Conservative and centrist Republicans in the House are working on a deal that some say could unite the two factions and attract enough votes to pass the stalled bill to repeal and replace Obamacare.
But amid increased pressure from the White House to move forward with the plan to unravel the 2010 health care law, some conservatives have questions about the changes.
News of the deal comes as President Donald Trump nears his 100th day in office, and just days before lawmakers return to Washington, D.C., to hash out the details of a bill funding the government.
Brokered by Tuesday Group Co-chairman Tom MacArthur, R-N.J., and House Freedom Caucus Chairman Mark Meadows, R-N.C., the “MacArthur Amendment” offers concessions to the centrist and conservative wings of the GOP, which opposed the House GOP’s bill for different reasons.
“I’m optimistic that we will have a bill that accomplishes all the goals that so many of us have campaigned on, promised, and yet the work’s not done,” Meadows told the Asheville (North Carolina) Citizen-Times.
According to a draft of the amendment obtained by Politico, the plan allows states to apply for “limited waivers” to opt out of Obamacare insurance mandates—a change designed to address conservatives’ concerns with the legislation.
Under the waivers, states could eliminate a requirement mandating the services that insurance plans must offer—the essential health benefits requirement—and another prohibiting insurers from charging patients more based on health status—known as community rating rules.
To receive the waiver, though, states must set up a high-risk insurance pool or participate in the federal high-risk pool. High-risk pools are insurance pools for patients with pre-existing conditions subsidized by the government.
States also must prove, according to the document published by Politico, that “the purpose of the requested waiver is to reduce premium costs, increase the number of persons with health care coverage, or advance another benefit to the public interest in the state, including the guarantee of coverage for persons with pre-existing medical conditions.”
The second part of the deal, which seeks to sway centrist Republicans, keeps some Obamacare regulations in place that have grown in popularity over the years, including the ban on insurers from discriminating against patients with pre-existing conditions.
The proposed changes from Meadows and MacArthur attempt to reconcile the differences between conservatives in the House Freedom Caucus and centrist Republicans.
Both factions revolted against leadership’s original health care bill, called the American Health Care Act, but for differing reasons. House Speaker Paul Ryan pulled the bill from the floor March 24 for lack of votes to pass it.
Conservatives said the plan didn’t combat the rising cost of premiums, while centrists worried sick patients would be deprived of access to affordable, quality health insurance.
Though the amendment seeks to bring Republicans closer to the 216 votes needed for the health care bill to pass, members have yet to see the legislative text.
A vote next week—occurring at the same time Congress debates a government spending bill—would give lawmakers little time to read the plan.
“My first instinct is that if you don’t give me time to read something, there’s probably something there that I’m not going to like, and that’s why you’re rushing it through,” Rep. Andy Biggs, R-Ariz., told The Daily Signal. “I prefer that you give us time to read it.”
Biggs, a member of the Freedom Caucus, said he still has questions about the plan, which resembles an offer put forth by Vice President Mike Pence before Republicans departed for their home districts for Easter recess.

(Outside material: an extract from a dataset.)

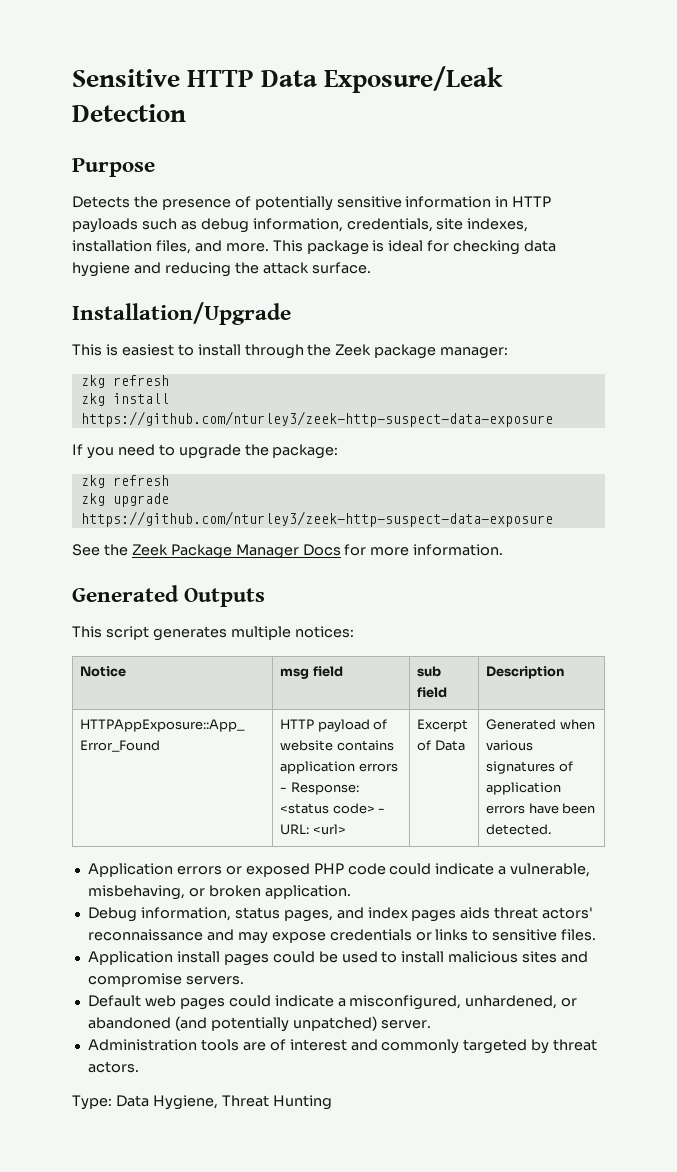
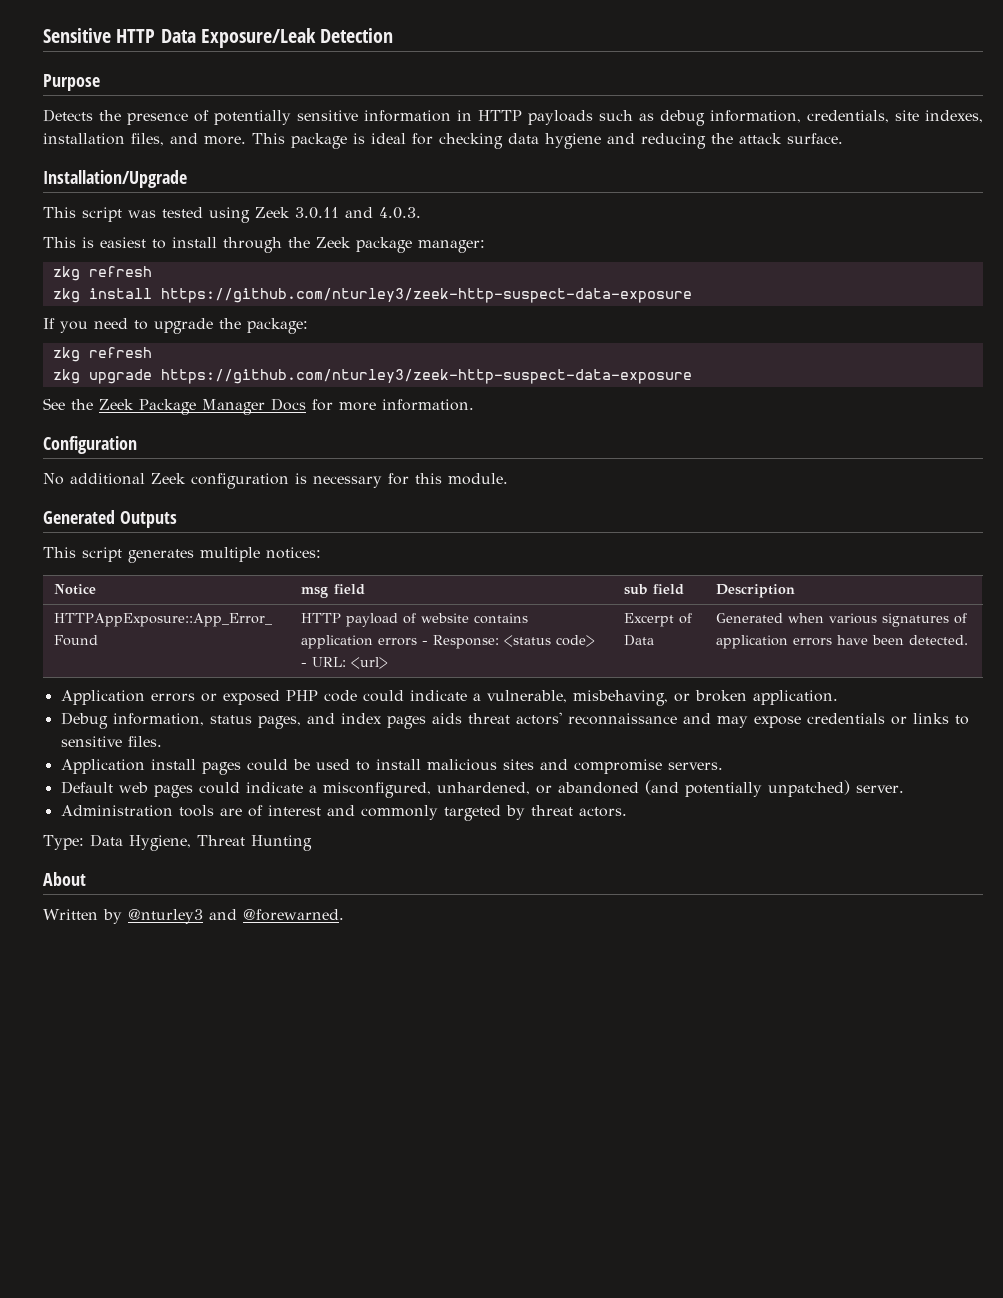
(291, 313) none -> [43,207,421,223] // This script was tested using Zeek 3.0.11 and 4.0.3.
(504, 550) none -> [43,436,137,454] [43,473,508,489] // Configuration // No additional Zeek configuration is necessary for this module.
(332, 1102) none -> [43,872,86,886] [43,909,344,924] // About // Written by @nturley3 and @forewarned.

“As what I’d like to call a new federalist, I don’t think that states should be having to clamor and jump through whatever hoops the federal government insists upon in order to make the decisions for their citizens,” Biggs said, referring to the waiver process. “I happen to like and respect [Health and Human Services Secretary] Tom Price immensely, but that doesn’t mean the next person will share that same approbation from me. [States] are going to be reliant on whoever that is, even under a Republican regime. That’s a problem.”
According to The Huffington Post, Republican leadership in the House and Senate continue to review the amendment.
But the White House is pushing for the House to vote on the newly revised plan next week, and Republicans are expected to discuss the path forward on a conference call Saturday.
During an interview with Fox News on Wednesday night, White House press secretary Sean Spicer said there’s a “potential” that Republicans revive their efforts to repeal Obamacare before Trump’s 100th day in office, April 29.
“I know that our team has continued to work with members of the House in particular to see if there’s a way forward,” Spicer said. “And fortunately for us, I think the appetite to really get this done continues to grow.”
Ryan, too, said his conference continues to make progress on a plan. During a speech in London on Wednesday, the speaker said Republicans are “very close” to agreeing on a bill that can pass the lower chamber.